The All Progressives Congress (APC) has accused former Vice President Atiku Abubakar of being blinded by political envy over the impressive achievements of President Bola Ahmed Tinubu’s administration in its first year.
The National Publicity Secretary of the ruling party, Felix Morka, stated this while responding to the statement Atiku released criticizing the Tinubu administration. Atiku in the statement he released on Tuesday, said the Tinubu administration is not working and that policies of the present day government are only out to pauperize the poor and bankrupt the rich. Read here.
Responding to Atiku's comment, Morka in his statement said Atiku’s critiques reflect an alternate reality fueled by prejudice and an unpatriotic desire for the country’s failure, hoping it would pave his path to the presidency.
The statement reads “The Presidential candidate of the Peoples Democratic Party (PDP) in the 2023 general election, Alhaji Atiku Abubakar, has not let up on his vilipending of the outstanding first-year record of achievements of President Bola Ahmed Tinubu’s administration. In his latest statement, Atiku claimed that Mr. President was not ready for reforms, dismissing his policies as “trial and error.”
Atiku’s self-serving efforts to minimize the bold, genuine, and metamorphic policies and interventions of the present administration only smacks of primordial political envy and crass desperation for the power that Nigerians have so wisely denied him. The former Vice President lives in an alternate reality of prejudice and unpatriotic desire for Nigeria’s failure so he may scavenge his way to an even more elusive presidency.
Quite contrary to Atiku’s claim, President Bola Tinubu’s administration has, in its first year in office, attracted over $20 billion into the economy while the stock exchange has ballooned from N18.12 billion in Q1 of 2023 to N93.37 billion in Q1 of 2024, representing an increase of over 400 percent with an annual economic growth rate leaping from 2.5 percent to 3.46 percent. Key sectors of manufacturing, telecommunications, oil and gas, solid minerals, e-commerce, and fintech have continued to attract an increased and ceaseless flow of foreign direct investments (FDIs). Yet, Atiku remains willfully blind to the pace of progress that is so self-evident.
President Tinubu set an audacious target of building a $1 trillion economy in the next few years and has put together a bevy of experts and professionals, and introduced far-reaching policies and programmes to drive the actualization of this desirable economic target. The President needs the support and encouragement of Nigerians, not the bile-filled pessimism of partisan Atikus.
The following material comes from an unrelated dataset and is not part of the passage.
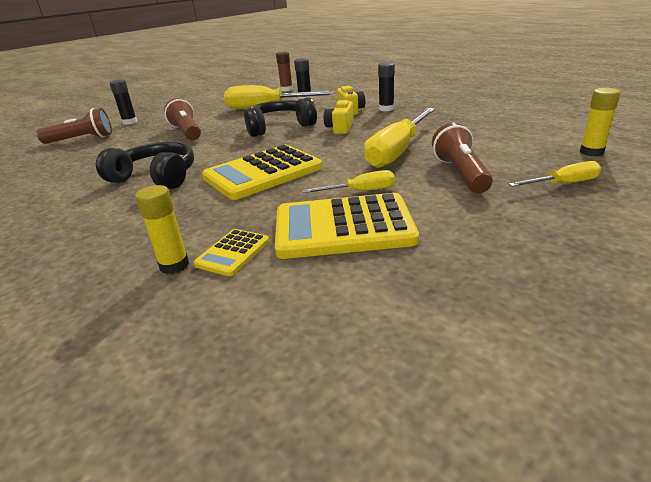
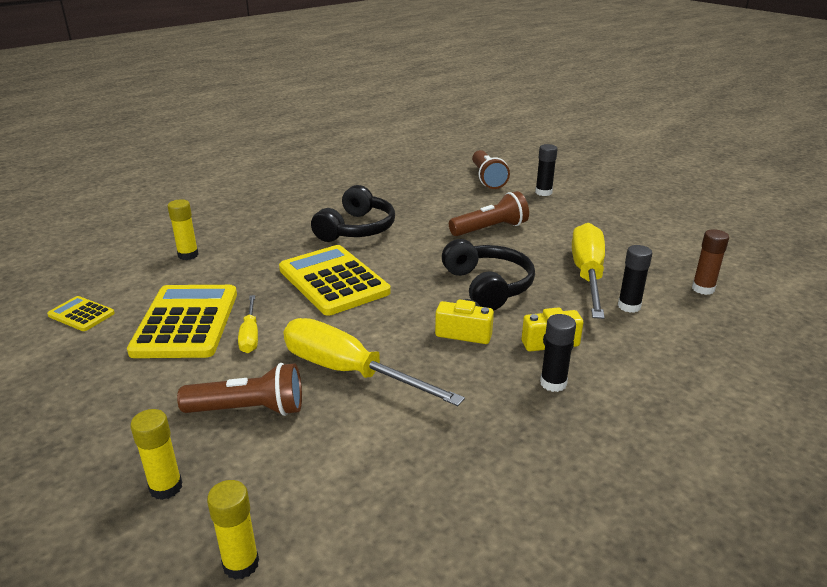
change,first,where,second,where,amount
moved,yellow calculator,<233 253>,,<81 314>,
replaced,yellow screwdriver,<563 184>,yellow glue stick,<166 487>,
Atiku’s false alarm of an imminent food scarcity boldface ignores the widely acknowledged proactive measures already introduced by President Tinubu to guarantee food security in the country. In December 2023, the Federal Government set a target for the cultivation of 500,000 hectares of land across the federation. Cultivation of rice, maize, wheat, and cassava on over 246,231 hectares of land in 30 states of the federation is in progress in addition to approving massive grants and other incentives to farmers.
The former Vice President’s swipe on the administration’s national security management again betrays his lack of touch with the reality of our current situation. Not only did the administration revamp and reconfigure the country’s security apparatus, but it also created a Special Security Fund to boost its superiority and operational effectiveness against merchants of crime and insecurity. Yet, Atiku turns a blind eye to considerable improvement in our security, especially in the North East where Atiku hails from.
The same Atiku that accused the administration of lacking compassion for the people and failing to provide palliatives to cushion the transient onerous effects of inevitable and vitally necessary economic policies turns around to recommend a review of social investment policies he suggests were nonexistent. He also conveniently ignored ongoing serious negotiations with Labour Unions on the upward review of minimum wage for workers in the country all meant to improve their welfare while the benefits of reforms reach that certain fullness.
Beyond his preferred economic blueprint of selling off our prized national assets to his friends and cronies, Atiku’s only notable contribution to Nigeria’s development has been his unquenched and unquenchable hunger pang for power for his less than altruistic purpose. Atiku cannot achieve in eight years what President Tinubu has accomplished in his first year in office.
And yes, the occasion is the first anniversary of President Tinubu’s administration, not four or eight years in review. The opposition’s efforts to burden the administration with ceaseless, contrived, unjustified, and diversionary reproval are grossly miscalculated and misled. The sheer length of Atiku’s prevaricative epistle of a statement is a testament to the expanse of the administration’s policy and programme uptake in 365 short days.
President Bola Tinubu remains unshakable in his commitment to building concrete blocks of progress and greatness for Nigeria. While Atiku and his band of mudslingers idle away, the President will continue, unstoppably, to deliver high-grade infrastructure not only in our nation’s capital, Abuja, but all around the country.”